Aujourd'hui, la paternité de 6 ces lettres est contestée. Eph, Col et 2 Thess., et les
pastorales (1 et 2 Tim, Tite). 7 lettres authentiques de Paul : Rom, 1 et 2 Co, Ga, Phi,
Philémon, 1 Thess. Cette ER est la 1° des lettres de Paul dans le NT (car la + longue).
En introduction au résumé de la théologie de Rm 9-11 – s’il est possible de la résumer-,
je voudrais resituer ces 3 chapitres dans le cadre de l’ensemble de l’épître d’une part, et
d’autre part, rapporter le contexte de l’écriture de cette lettre.

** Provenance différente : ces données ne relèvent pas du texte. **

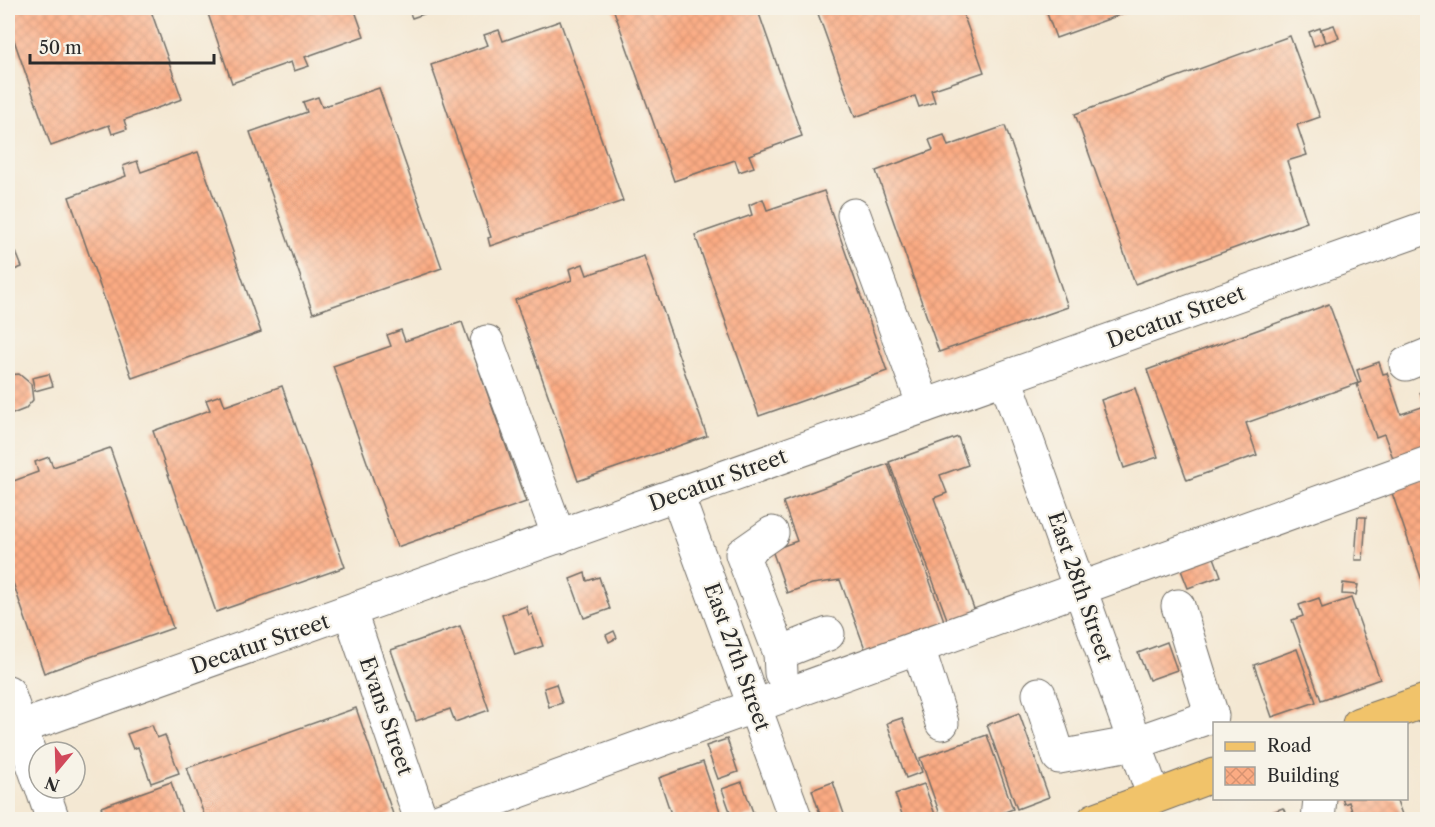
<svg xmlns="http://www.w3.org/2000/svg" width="1435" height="827" viewBox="0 0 1435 827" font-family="'Libre Caslon Text',serif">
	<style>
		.building { fill: url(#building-cross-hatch) }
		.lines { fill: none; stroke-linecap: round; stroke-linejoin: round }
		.minor-casing { stroke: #716d66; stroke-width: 35 }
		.major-casing { stroke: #716d66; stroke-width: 35 }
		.minor { stroke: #fff; stroke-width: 33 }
		.major { stroke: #f1c36a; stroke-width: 33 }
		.labels { text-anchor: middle; stroke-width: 4.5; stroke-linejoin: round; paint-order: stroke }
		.street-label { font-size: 21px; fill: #2b2b2b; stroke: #f7f3e8 }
	</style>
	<defs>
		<pattern id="building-cross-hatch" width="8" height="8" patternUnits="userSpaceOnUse" patternTransform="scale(1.5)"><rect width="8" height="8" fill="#fbab83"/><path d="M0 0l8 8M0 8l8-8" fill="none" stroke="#d79371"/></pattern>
	</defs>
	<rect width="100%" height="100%" fill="#f7f3e8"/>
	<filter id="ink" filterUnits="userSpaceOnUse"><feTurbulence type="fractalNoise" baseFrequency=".0167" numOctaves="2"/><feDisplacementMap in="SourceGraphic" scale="12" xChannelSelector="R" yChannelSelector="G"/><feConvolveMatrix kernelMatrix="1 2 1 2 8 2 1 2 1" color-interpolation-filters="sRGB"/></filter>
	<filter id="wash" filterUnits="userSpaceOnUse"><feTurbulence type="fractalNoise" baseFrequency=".008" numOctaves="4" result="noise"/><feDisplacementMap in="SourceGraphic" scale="24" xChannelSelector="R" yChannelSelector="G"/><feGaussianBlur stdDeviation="1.35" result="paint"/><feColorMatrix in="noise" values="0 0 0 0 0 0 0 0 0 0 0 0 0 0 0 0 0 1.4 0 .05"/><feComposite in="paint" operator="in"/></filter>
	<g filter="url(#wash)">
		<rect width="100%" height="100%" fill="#f4e8d3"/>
		<g id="blocks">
			<!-- building -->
			<g class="building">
				<polygon points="8,8 150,8 182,99 124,120 127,129 112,134 109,125 51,146 8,23"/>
				<polygon points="206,8 354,8 364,36 305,57 309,66 294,71 291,62 232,83"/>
				<polygon points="408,8 441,8 412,18"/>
				<polygon points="613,8 757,8 802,136 749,155 754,167 739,172 735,160 674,181"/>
				<polygon points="816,8 961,8 984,72 931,90 935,102 919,107 915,96 855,117"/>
				<polygon points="1045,8 1139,8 1056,38"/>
				<polygon points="560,21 623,201 490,246 488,238 491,237 431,65 488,45 484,35 499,30 503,41"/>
				<polygon points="1334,25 1339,38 1326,42 1321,29"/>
				<polygon points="1320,28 1325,42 1314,46 1309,32"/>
				<polygon points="1290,36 1320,117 1297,125 1307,155 1287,161 1307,222 1135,284 1075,114"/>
				<polygon points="379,88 442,268 313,313 250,132 307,112 303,102 318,97 322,107"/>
				<polygon points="1005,126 1068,307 939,352 876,171 933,150 929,140 944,135 948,146"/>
				<polygon points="198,152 261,332 132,378 69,197 126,176 123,166 137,161 141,172"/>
				<polygon points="824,191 887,371 759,416 695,235 752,215 749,205 763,199 767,210"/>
				<polygon points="16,252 22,267 14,270 8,255"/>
				<polygon points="644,256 707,436 578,481 515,300 572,280 569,269 583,264 587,275"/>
				<polygon points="1329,304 1358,383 1246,423 1257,455 1187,480 1147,370"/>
				<polygon points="462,322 526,502 397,547 333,366 391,346 387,335 401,330 405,341"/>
				<polygon points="1379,362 1383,374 1387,373 1401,414 1425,406 1420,392 1428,390 1428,455 1396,466 1384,434 1376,437 1357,384 1361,382 1357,370"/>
				<polygon points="19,374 31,384 33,400 25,409 15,413 8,412 8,375"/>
				<polygon points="49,374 53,386 35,391 32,378"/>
				<polygon points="282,386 345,567 216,612 153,431 210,410 206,400 221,395 225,406"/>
				<polygon points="1135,388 1158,457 1124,468 1101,400"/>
				<polygon points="958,437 968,465 940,475 947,493 934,498 977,617 950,627 889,462"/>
				<polygon points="110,448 173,628 44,673 8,568 8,483 38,472 35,462 49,457 53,467"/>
				<polygon points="888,464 947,629 868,657 840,580 812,584 787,593 772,550 797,541 783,502"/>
				<polygon points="1428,476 1428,595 1427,595 1391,490"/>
				<polygon points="1358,517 1366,517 1363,560 1355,560"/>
				<polygon points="1212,552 1221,576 1188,588 1179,565"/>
				<polygon points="585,573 587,581 599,577 610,609 584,618 570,579"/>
				<polygon points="1343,583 1358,585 1356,595 1342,594"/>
				<polygon points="1319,598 1322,608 1351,598 1380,679 1321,700 1292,620 1303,616 1299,605"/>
				<polygon points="526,606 529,615 532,614 543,646 515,655 502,615"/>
				<polygon points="460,626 489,710 455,722 450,709 416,721 391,650"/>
				<polygon points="614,631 617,638 609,642 606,635"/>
				<polygon points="1167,642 1177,670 1149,680 1138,653"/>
				<polygon points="1297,649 1316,702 1272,717 1254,665"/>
				<polygon points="556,684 562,703 549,707 544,688"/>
				<polygon points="356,708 393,814 378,820 206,820 187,768"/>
				<polygon points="1019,713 1049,797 1017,809 987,725"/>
				<polygon points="902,718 922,772 906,778 887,723"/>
				<polygon points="152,725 157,738 165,735 179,773 151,783 138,747 133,749 127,734"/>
				<polygon points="987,735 1013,809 984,820 942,820 920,758"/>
				<polygon points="727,739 738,772 718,779 706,746"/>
				<polygon points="703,762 723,820 673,820 659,778"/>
				<polygon points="171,782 184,820 106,820 101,807"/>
				<polygon points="742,782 754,815 733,820 722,789"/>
				<polygon points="833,782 846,820 822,820 812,790"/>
				<polygon points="924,784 937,820 904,820 895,794"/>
				<polygon points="1342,798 1396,798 1404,820 1355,820 1349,802 1344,804"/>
				<polygon points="1283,808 1289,820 1257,820 1256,818"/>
			</g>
		</g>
	</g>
	<g filter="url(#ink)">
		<use href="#blocks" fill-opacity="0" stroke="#716d66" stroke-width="1.5"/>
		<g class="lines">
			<defs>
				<g id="minor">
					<polyline points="854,215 924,406"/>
					<polyline points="487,342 559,537"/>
					<polyline points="1406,364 1428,355"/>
					<polyline points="1005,378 1154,797"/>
					<polyline points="677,495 796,820"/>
					<polyline points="772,533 742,554 780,653"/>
					<polyline points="350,612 421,820"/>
					<polyline points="918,647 942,723"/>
					<polyline points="781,673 780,653 828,634"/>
					<polyline points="8,692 39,781"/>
					<polyline points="1039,694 1059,757 1135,743 1212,716 1178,606"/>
					<polyline points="8,732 1428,227"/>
					<polyline points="42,788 53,820"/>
					<polyline points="439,820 1428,463"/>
					<polyline points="1318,820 1320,798"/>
				</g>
				<g id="major">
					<polyline points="1359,724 1428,700"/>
					<polyline points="1094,820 1214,775"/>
				</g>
			</defs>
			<!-- minor casing -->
			<use href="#minor" class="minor-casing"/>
			<!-- major casing -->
			<use href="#major" class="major-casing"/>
			<!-- minor -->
			<use href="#minor" class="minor"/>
			<!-- major -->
			<use href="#major" class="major"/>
		</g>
	</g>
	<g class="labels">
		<!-- street labels -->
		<g class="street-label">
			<text transform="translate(1176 317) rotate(-20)" y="7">Decatur Street</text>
			<text transform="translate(718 480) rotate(-20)" y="7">Decatur Street</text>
			<text transform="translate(1080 587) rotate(71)" y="7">East 28th Street</text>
			<text transform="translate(260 644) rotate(-19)" y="7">Decatur Street</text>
			<text transform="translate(737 657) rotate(70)" y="7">East 27th Street</text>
			<text transform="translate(386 716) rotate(71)" y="7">Evans Street</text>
		</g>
	</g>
	<!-- margin -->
	<rect width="1435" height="827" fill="none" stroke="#f7f3e8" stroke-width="30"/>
	<!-- legend -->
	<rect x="1213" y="722" width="195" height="78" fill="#f7f3e8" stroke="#a5a39c" stroke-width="1.5"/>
	<rect x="1225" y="742" width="30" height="9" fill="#f1c36a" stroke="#a5a39c" stroke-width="1.5"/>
	<text x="1267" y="752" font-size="18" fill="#2b2b2b">Road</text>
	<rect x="1225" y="767" width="30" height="18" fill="url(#building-cross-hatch)" stroke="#a5a39c" stroke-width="1.5"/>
	<text x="1267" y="782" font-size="18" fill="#2b2b2b">Building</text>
	<!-- north arrow -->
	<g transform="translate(57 770) rotate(199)"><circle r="28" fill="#f7f3e8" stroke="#a5a39c" stroke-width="1.5"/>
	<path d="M0-4.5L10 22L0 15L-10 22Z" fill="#d1495b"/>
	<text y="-9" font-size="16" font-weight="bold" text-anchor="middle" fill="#2b2b2b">N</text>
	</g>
	<!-- scale -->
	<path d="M30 54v9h184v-9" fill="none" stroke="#2b2b2b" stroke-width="3"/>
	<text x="39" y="54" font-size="18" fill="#2b2b2b" stroke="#f7f3e8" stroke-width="4.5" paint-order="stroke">50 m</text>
</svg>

L'Epître aux Romains raconte comment le salut de Dieu est apparu aux hommes et
comment il s'accomplit en Jésus-Christ « livré pour nos fautes et ressuscité pour notre
réconciliation » : il renvoie le Juif aux Écritures, qui racontent comment le salut est
donné dans l'Alliance, et il ouvre la conscience du Grec à l'accueil de la foi. Tel est
l'objet des chapitres 1 à 4.
La deuxième étape (ch. 5 à 8) appelle le chrétien à s'approprier ce salut.
Le salut advenu en Christ doit encore s'accomplir en nos vies. Pour nous prémunir
contre la tentation de nous croire déjà installés dans le Royaume de Dieu, Paul nous
remet devant les yeux « le mystère d'Israël » (ch. 9 à 11), avant d'évoquer le combat
spirituel du chrétien affronté au monde de ce temps (ch. 12 à 16). Ces deux aspects
sont complémentaires. Il ne faut jamais perdre de vue le rapport étroit qui lie Israël à
l'Eglise — à la fois origine et déchirure.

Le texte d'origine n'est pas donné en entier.